Hundreds of craters on the Arctic Sea floor – formed during the last ice age – are actively leaking methane and have the potential to erupt and expel massive amounts of the potent greenhouse gas, a new study reveals.

(CN) – Hundreds of craters on the Arctic Sea floor – formed during the last ice age – are actively leaking methane and have the potential to erupt and expel massive amounts of the potent greenhouse gas, a new study reveals.

The research, published Thursday in the journal Science, identifies more than 600 gas flares in and around these craters, which steadily release methane into the ocean.

“The crater area was covered by a thick ice sheet during the last ice age, much as West Antarctica is today,” said lead author Karin Andreassen, a professor at the Centre for Arctic Gas Hydrate, Environment and Climate. “As climate warmed and the ice sheet collapsed, enormous amounts of methane were abruptly released. This created massive craters that are still actively seeping methane.”

Andreassen said levels of methane released from these gas flares are minor relative to the volume of the gas that was discharged at the end of the last ice age in the Pleistocene epoch, which began roughly 1.8 million years ago and lasted until about 11,700 years ago.

“But that is nothing compared to the blowouts of the greenhouse gas that followed the deglaciation,” she said. “The amounts of methane that were released must have been quite impressive.”

Several of the craters the team analyzed were first observed in the 1990s. However, new technology shows that the craters span a much larger area than previously thought.

“We have focused on craters that are 300 meters to 1 kilometer wide (about 1,000 to 3,300 feet), and have mapped approximately 100 craters of this size in the area. But there are also many hundred smaller ones less than 300 meters wide,” Andreassen said.

For comparison, the blowout craters recently discovered on the Siberian peninsulas Yamal and Gydan are about 165 to 295 feet wide. Similar processes may have been involved in their formation.

The Arctic ocean floor features large amounts of methane trapped as hydrates, which are ice-like solid mixtures of water and gas. These hydrates are stable under cold temperatures and high pressure, and the Arctic ice sheet provides ideal conditions for subglacial gas hydrate formation – both in the past and today.

Major methane eruptions seem to be rare, which makes them difficult to analyze and measure.

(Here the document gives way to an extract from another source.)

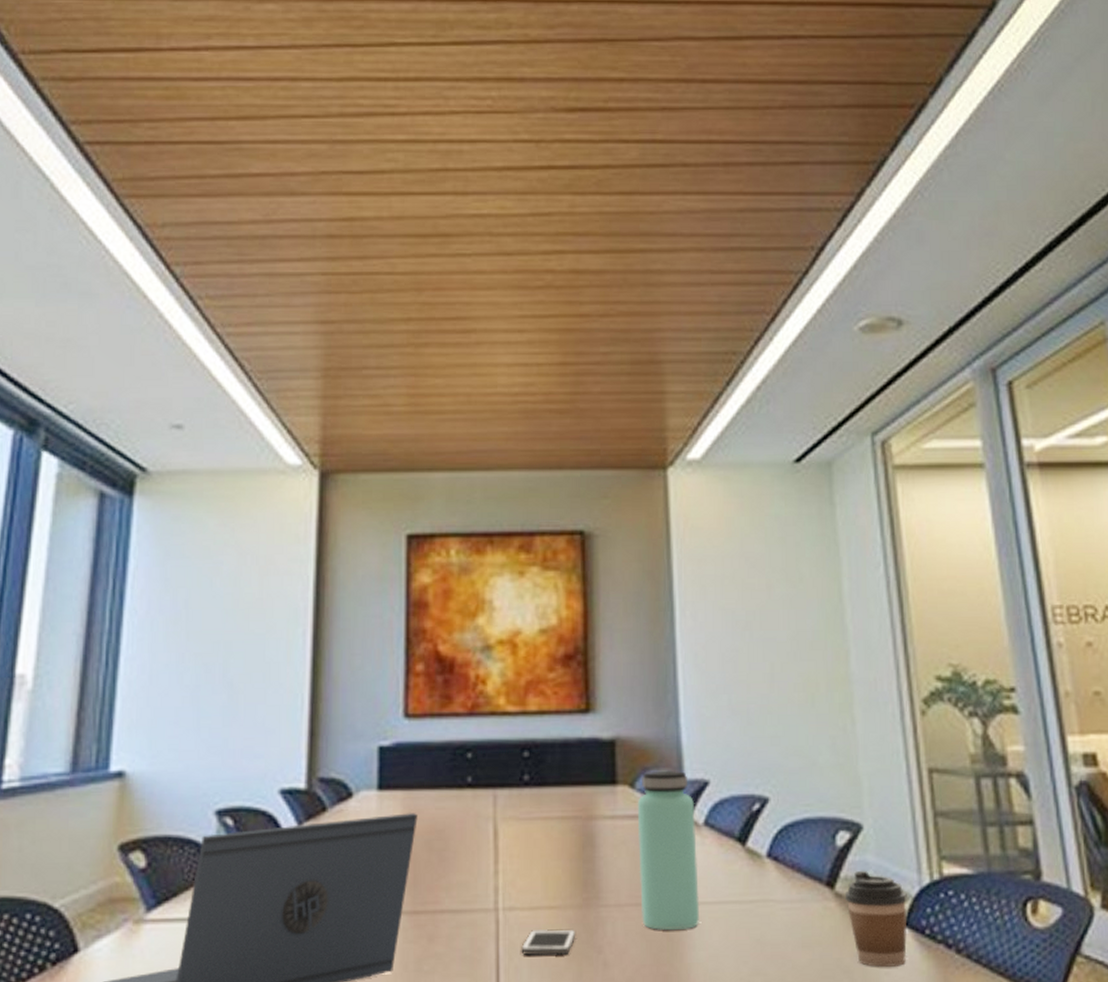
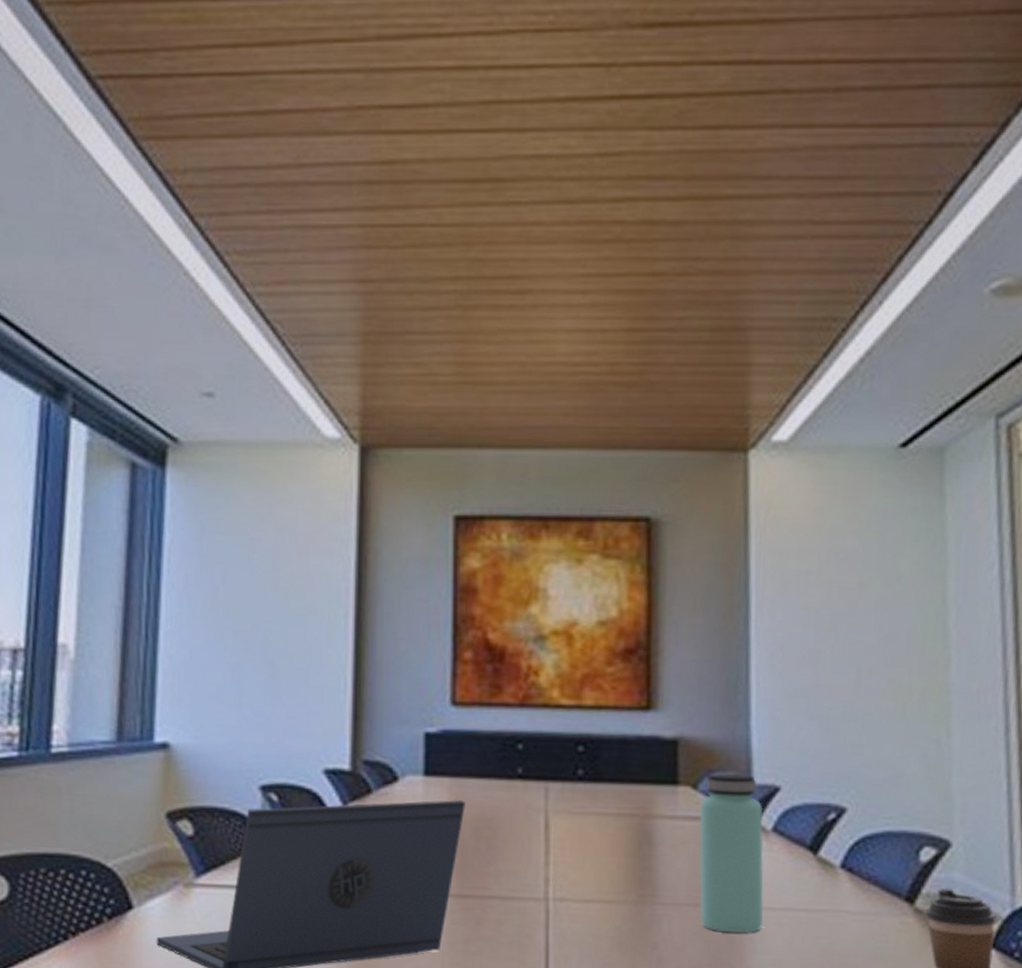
cell phone: present [521,928,576,956] -> none [571,921,630,948]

“Despite their infrequency, the impact of such blowouts may still be greater than impact from slow and gradual seepage,” Andreassen said. “It remains to be seen whether such abrupt and massive methane release could have reached the atmosphere.”

Today’s warming climate presents ideal conditions for these blowouts.

“Our study provides the scientific community with a good past analogue for what may happen to future methane releases in front of contemporary, retreating ice sheets,” Andreassen said.